**Consigne:**
Rédigez la suite de l'article sur la méningite herpétique reproduit ci-dessous, en reprenant juste après sa dernière phrase.

**Extrait du document:**

La méningite herpétique ou la méningo-encéphalite herpétique

méningite herpétique

La méningite herpétique appelée aussi méningo-encéphalite herpétique est un cas de méningite qualifié de grave. Nous allons, à travers cet article, vous parler des raisons pour lesquelles on dit que cette méningo-encéphalite herpétique est si grave, des moyens par lesquels les médecins détectent cette maladie et de ses traitements. 

Pourquoi la méningite herpétique est-elle si grave ?

Tout d’abord, cette maladie se manifeste par les symptômes suivants : maux de tête, raideur de la nuque, fièvre plus ou moins importante. Ainsi connue également sous le nom de méningo-encéphalite herpétique, elle consiste en une inflammation aiguë du tissu cérébral et des méninges secondaires à une infection virale par l’Herpès Simplex (HSV1 ou HSV 2).  Elle est marquée par une encéphalite aiguë primitive, nécrosante, qui touche avec prédilection le lobe temporal ; au second plan, l’insula, le cortex cingulaire. L’atteinte encéphalique se reconnaît par l’altération de la vigilance, de la conscience, voire des modifications du comportement habituel. C’est la raison pour laquelle la méningo-encéphalite herpétique est qualifiée d’urgence thérapeutique. Elle provoque des séquelles neuropsychologiques caractérisées par des troubles de la mémoire, un syndrôme frontal (troubles moteurs, psychiatriques, de l’équilibre, anarthrie, paralysie faciale), des troubles de l’humeur (irritabilité, hyperémotivité),  parfois un comportement d’hypersexualité et d’hyperoralité, une anosmie et des crises d’épilepsie.

**Données enregistrées:**
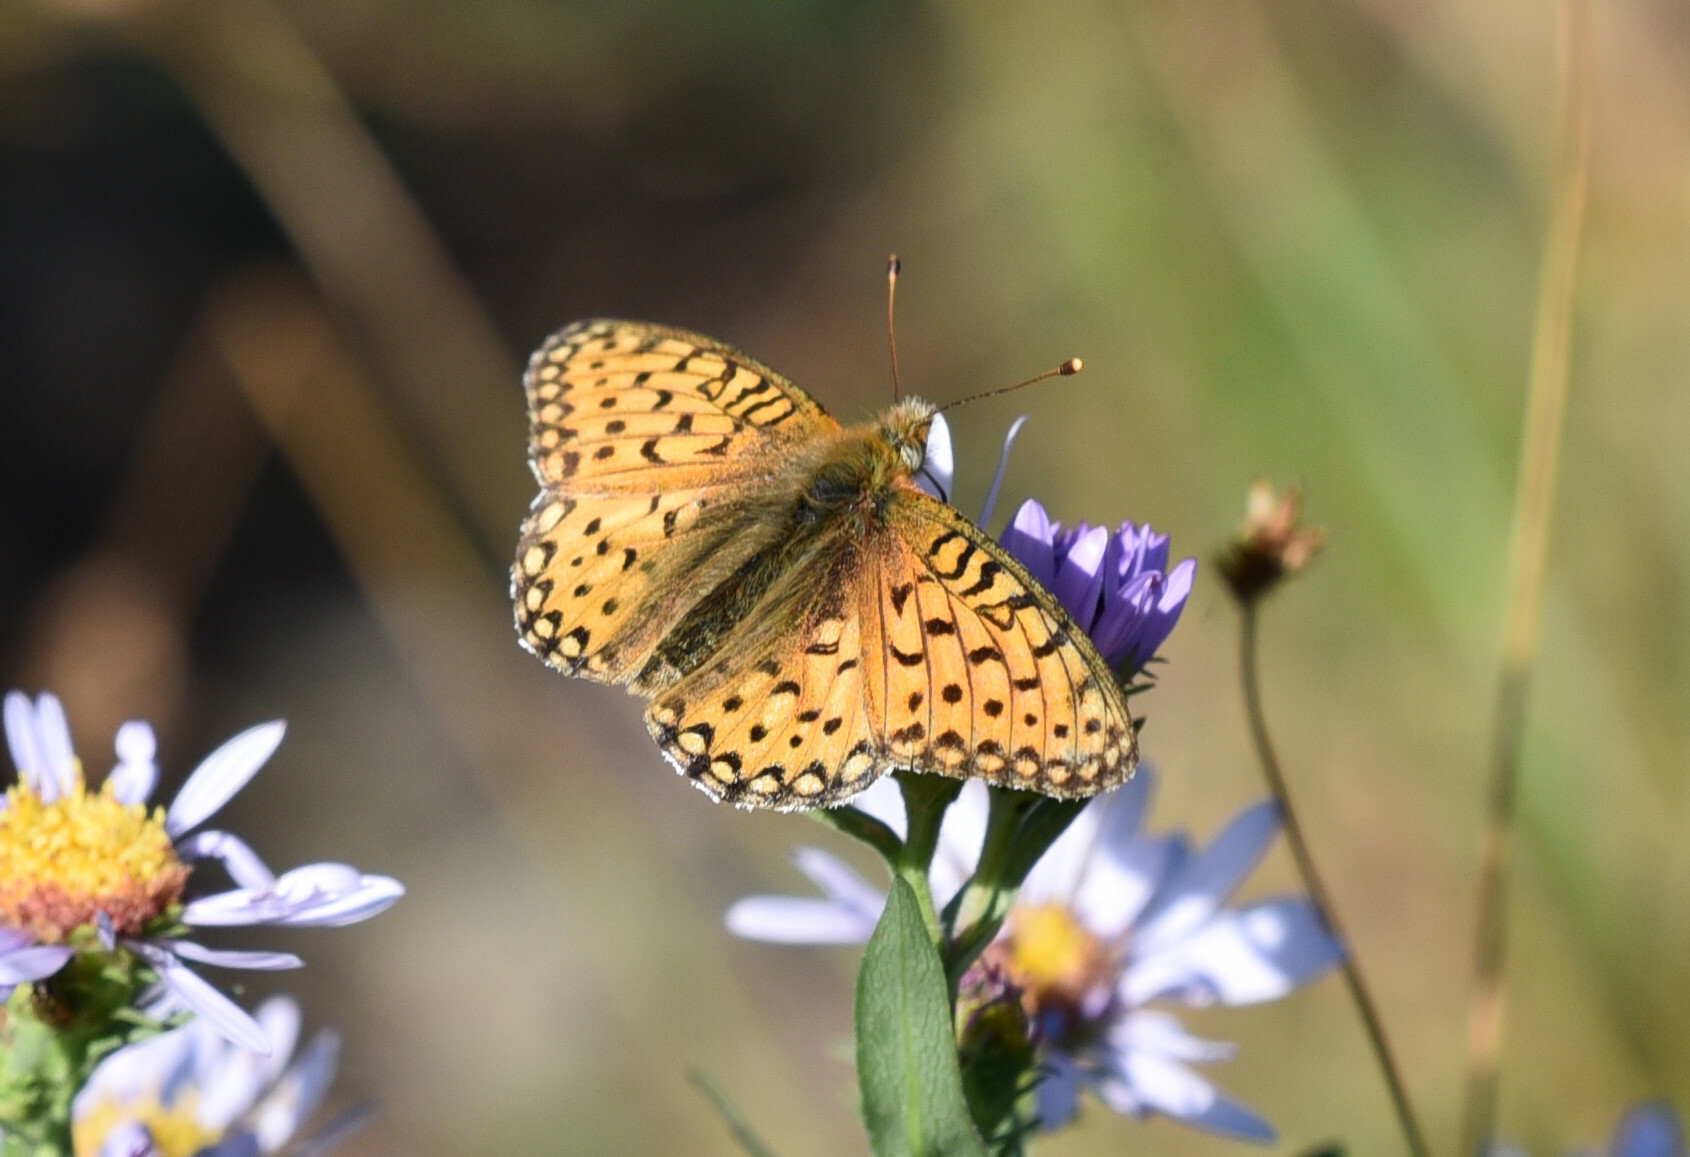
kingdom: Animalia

**Corrigé:**
Par quels moyens détecte-on la méningite herpétique ?

A la moindre suspicion, le médecin décide de pratiquer une ponction lombaire. Cette technique permet de mettre en évidence une réplication virale dans le liquide céphalo-rachidien. Selon le cas, il pourrait détecter une hyperalbuminorachie modérée (inférieure à 1 g) accompagnée d’une hyperlymphocytose.  Le liquide pourrait être légèrement hémorragique et la PCR herpès pourrait être positive. Le Scanner cérébral permet ensuite d’objectiver des lésions temporales inflammatoires, œdémateuses ou nécrotiques, tandis que l’IRM permet d’objectiver précocement les lésions intra-parenchymateuses. Enfin, l’ECG ou électroencéphalogramme montre les anomalies souvent précoces qui, lorsque replacées dans le contexte clinique, sont très évocatrices.

Comment traite-t-on la méningo-encéphalite herpétique ?

Devant toute méningo-encéphalite, un traitement par Aciclovir, un médicament spécifique de ce virus, doit être mis en œuvre au moindre doute, quitte à l’interrompre si la PCR est négative. Ce traitement, nécessairement en perfusion, doit être rapide et sera poursuivi pendant 10 à 21 jours selon l’évolution de la maladie et sera fonction de la précocité de la mise en œuvre de ce traitement. En effet, les sujets vulnérables et affaiblis risquent de succomber sous les fortes douleurs provoquées par l’encéphalite herpétique. Un traitement précoce par l’Aciclovir peut prévenir les lésions cérébrales dans de nombreux cas et peut les sauver de la mort.